Le 19 mai 2025, la justice guinéenne jouera l’une de ses partitions les plus attendues. À la barre du tribunal de première instance de Kaloum : un dossier explosif, révélateur des dérives profondes d’un système où la confusion entre pouvoir d’État et intérêts privés a souvent nourri l’impunité. Le procès oppose la société ABC, propriété de l’investisseur russe Alexandre Zotov, à Ahmed Kanté, ancien ministre des Mines et ex-directeur général de la SOGUIPAMI.
Ce qui aurait dû être un partenariat stratégique s’est transformé, selon la partie civile, en une opération de prédation méthodique. Alexandre Zotov, séduit par le potentiel minier guinéen, engage des dizaines de millions de dollars pour développer un projet d’envergure. Il s’entoure de partenaires locaux, dont Ahmed Kanté, censé servir d’interface avec les autorités. Mais rapidement, l’idylle tourne au cauchemar.
D’après les accusations portées devant la justice, Ahmed Kanté aurait profité de son influence, de sa connaissance fine du dossier et de la confiance de Zotov pour s’approprier les éléments du projet. Avec deux complices étrangers — Claude Lorcy et Philippe Rogers — il aurait lancé en parallèle une société concurrente en Chine, dans l’optique d’évincer ABC et d’en tirer des bénéfices personnels.
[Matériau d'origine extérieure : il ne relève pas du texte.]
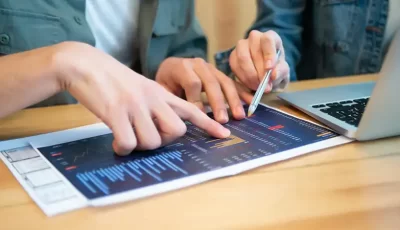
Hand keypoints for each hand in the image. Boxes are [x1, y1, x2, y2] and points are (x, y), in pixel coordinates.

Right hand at [54, 42, 230, 155]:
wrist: (84, 64)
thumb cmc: (111, 78)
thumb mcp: (140, 86)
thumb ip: (154, 104)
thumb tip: (160, 131)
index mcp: (159, 92)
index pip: (190, 108)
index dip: (207, 123)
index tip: (223, 135)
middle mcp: (152, 98)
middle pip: (176, 131)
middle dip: (163, 140)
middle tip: (146, 135)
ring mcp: (135, 105)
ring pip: (152, 142)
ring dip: (139, 145)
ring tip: (126, 135)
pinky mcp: (116, 113)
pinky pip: (129, 143)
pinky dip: (123, 148)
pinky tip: (116, 141)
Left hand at [155, 57, 252, 123]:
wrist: (170, 68)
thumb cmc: (165, 84)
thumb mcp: (162, 90)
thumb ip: (171, 100)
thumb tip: (180, 118)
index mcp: (180, 67)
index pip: (193, 82)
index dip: (197, 100)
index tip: (200, 117)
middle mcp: (197, 64)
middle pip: (211, 82)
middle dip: (218, 103)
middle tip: (222, 120)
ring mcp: (210, 68)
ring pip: (225, 82)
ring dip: (233, 100)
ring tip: (238, 116)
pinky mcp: (219, 74)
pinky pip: (233, 83)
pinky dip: (243, 93)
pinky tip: (252, 102)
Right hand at [229, 30, 289, 91]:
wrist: (266, 75)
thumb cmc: (276, 69)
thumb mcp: (283, 71)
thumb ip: (281, 72)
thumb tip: (273, 75)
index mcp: (270, 36)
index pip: (268, 40)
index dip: (268, 54)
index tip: (269, 68)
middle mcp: (255, 37)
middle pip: (254, 50)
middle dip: (259, 71)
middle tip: (265, 86)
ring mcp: (241, 45)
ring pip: (242, 58)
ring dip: (250, 75)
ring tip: (258, 86)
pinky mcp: (233, 56)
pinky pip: (235, 66)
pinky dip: (243, 78)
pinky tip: (250, 85)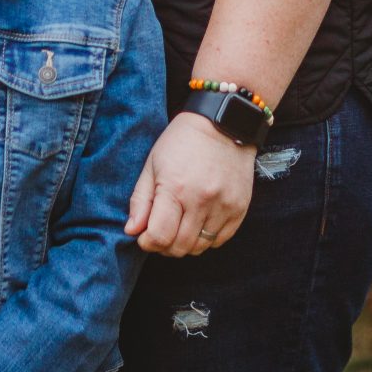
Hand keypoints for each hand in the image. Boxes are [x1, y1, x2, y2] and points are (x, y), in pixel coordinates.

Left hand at [126, 111, 254, 255]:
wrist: (223, 123)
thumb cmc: (182, 141)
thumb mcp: (153, 164)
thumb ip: (140, 200)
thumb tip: (132, 231)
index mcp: (175, 188)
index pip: (159, 236)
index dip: (147, 242)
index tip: (145, 235)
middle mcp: (202, 200)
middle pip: (179, 247)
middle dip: (164, 245)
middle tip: (161, 231)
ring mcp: (224, 206)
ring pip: (200, 247)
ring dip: (185, 243)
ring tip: (180, 225)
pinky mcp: (239, 209)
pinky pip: (220, 240)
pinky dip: (206, 238)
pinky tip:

Lors de l’audience du 5 mai 2025, l’avocat de la société ABC, Me Mohamed Alkaly Touré, n’a pas mâché ses mots. Il a parlé d’un “vol planifié”, d’un “scénario écrit de bout en bout” pour déposséder Alexandre Zotov de son propre investissement. Le préjudice, selon lui, est considérable :
• 50 millions de dollars de dépenses à rembourser,
• Et 15 millions de dollars en dommages et intérêts.
Pour Me Touré, cette affaire dépasse le simple cadre commercial. Elle symbolise un “coup d’État économique” perpétré par un homme qui a profité de sa proximité avec le pouvoir pour détourner à son profit un projet stratégique étranger, au détriment de l’image de la Guinée.
Le ministère public, représenté par le procureur Youssouf Fofana, a abondé dans le même sens. Dans un réquisitoire d’une rare intensité, il a dénoncé un cas emblématique de “banditisme intellectuel” : l’usage frauduleux d’informations confidentielles, la duplicité, la concurrence déloyale, et la trahison pure et simple d’un bienfaiteur étranger.
Le parquet a requis :
• Trois (3) ans de prison ferme contre Ahmed Kanté,
• Une amende de 25 millions de francs guinéens,
• Et une peine exemplaire pour rétablir l’autorité de l’État et la confiance dans la justice.
Depuis plusieurs semaines, une campagne orchestrée par des soutiens d’Ahmed Kanté tente d’influencer l’opinion publique. Tribunes complaisantes, attaques ciblées contre le procureur, et désinformation : autant de manœuvres pour brouiller les faits. Mais la solidité du dossier et la gravité des accusations ne laissent guère de place au doute.
Au-delà des individus, ce procès met au défi l’ensemble du système judiciaire guinéen. Le tribunal devra trancher : protéger un ancien haut cadre influent malgré les éléments accablants, ou affirmer que la République ne protège plus ceux qui s’enrichissent par la fraude, la trahison et l’abus de pouvoir.
Le peuple guinéen, les observateurs internationaux et les investisseurs étrangers observeront de près ce verdict. Il ne s’agira pas seulement de rendre justice à un homme lésé, mais de restaurer la confiance dans les institutions, et d’envoyer un message fort : la Guinée ne sera plus un terrain de chasse pour les prédateurs à col blanc.